Source: Public Sector Executive Nov/Dec 2012

Amy Hirst talks to Vicki Purewal, head of challenge prize design at innovation charity Nesta, which has worked with the Government on ‘The Waste Reduction Challenge’ providing a £50,000 prize fund for the organisation with the best ideas for cutting waste and engaging communities.

Reducing waste is a priority for many of the public sector’s largest bodies and every local authority: but it is also something that communities can get involved in on a smaller scale, while still making a big difference.

Nesta, the UK’s independent innovation charity, is working with the Cabinet Office to identify the best ideas out there to reduce waste through its Waste Reduction Challenge, which has a £50,000 prize attached.
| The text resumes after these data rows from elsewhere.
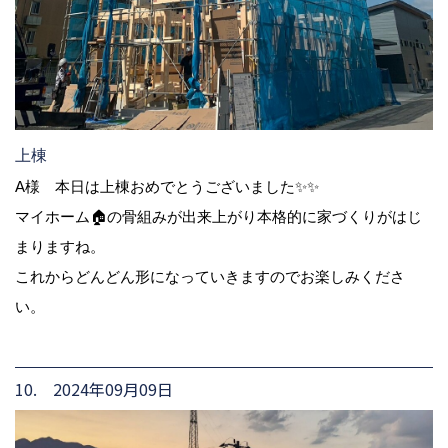
上棟
A様 本日は上棟おめでとうございました✨✨
マイホーム🏠の骨組みが出来上がり本格的に家づくりがはじ
まりますね。
これからどんどん形になっていきますのでお楽しみくださ
い。
10. 2024年09月09日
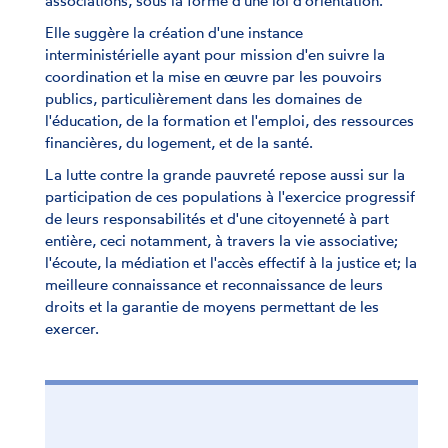
associations, sous la forme d'une loi d'orientation.
Elle suggère la création d'une instance
interministérielle ayant pour mission d'en suivre la
coordination et la mise en œuvre par les pouvoirs
publics, particulièrement dans les domaines de
l'éducation, de la formation et l'emploi, des ressources
financières, du logement, et de la santé.
La lutte contre la grande pauvreté repose aussi sur la
participation de ces populations à l'exercice progressif
de leurs responsabilités et d'une citoyenneté à part
entière, ceci notamment, à travers la vie associative;
l'écoute, la médiation et l'accès effectif à la justice et; la
meilleure connaissance et reconnaissance de leurs
droits et la garantie de moyens permettant de les
exercer.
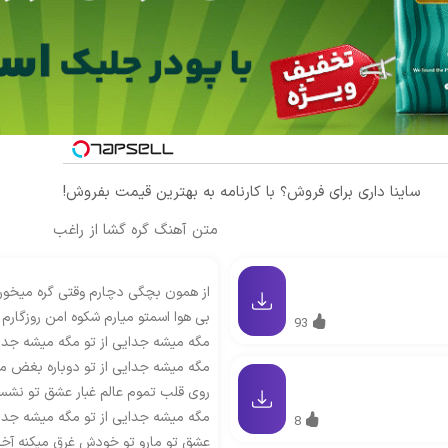
ساینا داری برای فروش؟ با کارنامه به بهترین قیمت بفروش!
متن آهنگ گره گشا از راغب
از همون بچگی دچارم وقتی گره میخوره 
بی هوا اسمتو میارم شکوه امن روزگارم
93
مگه میشه جدایی از تو مگه میشه جدای
مگه میشه جدایی از تو دوباره بغض 
روی قلب تموم عالم غبار عشق تو نشس
مگه میشه جدایی از تو مگه میشه جدای
8
عشق
تو مارو تو خودش غرق میکنه آخ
83 initial entrants have already been whittled down to 25, of whom around five will get up to £10,000 to develop their ideas further over six months from January 2013, with the final winner then getting the £50,000.

Vicki Purewal, head of challenge prize design at Nesta, told us: “The 25 we’ve picked have all got really high potential and at this stage it’s difficult to pick out which will be the best. We will select five who will be our finalists, who will then need to recruit people, to baseline their data and look at their focus.

“We’re building on the lessons that we learnt from a previous prize called ‘The Big Green Challenge’. That challenge was interesting because the innovations were being developed and won by people who were within the community that they were working in. The entrants developed a trusted relationship with their communities. People pay attention to those who are trusted and are recognised locally. From the point of view of raising awareness locally around a particular issue, the types of ideas that are in The Waste Reduction Challenge can also be quite effective.”

The shortlist contains a huge range of ideas, from a scheme making it easier to recycling household cooking oils, to an initiative making use of food from farms that can go to waste if it doesn’t quite make the supermarket’s grade (see box).

Nesta’s award criteria is that the winner will have the capacity to develop its idea and a willingness to share experiences, and that it will have an identifiable public benefit.

Defra estimates that around 600m tonnes of products and materials enter the UK economy each year and only 115m tonnes get recycled. Significant changes need to occur within businesses and households to reduce waste, Nesta says.

Purewal explained: “Our main aim is to reduce the levels of waste, but this is not about doing what you can in six months and then finishing the prize. We’ve got a criteria centred on sustainability.

“We collaborated with the Cabinet Office, who were interested in exploring the use of challenge prizes, which are good at getting people thinking in new ways about particular issues and trying to find new solutions.”

Minister for Civil Society Nick Hurd MP said: “We’re backing the Waste Reduction Challenge Prize because everyone has a part to play in cutting down waste and rubbish.

“We want to find novel ideaswhich tackle this issue in a way that also brings communities closer together, and the ingenuity of the shortlisted projects is very promising.”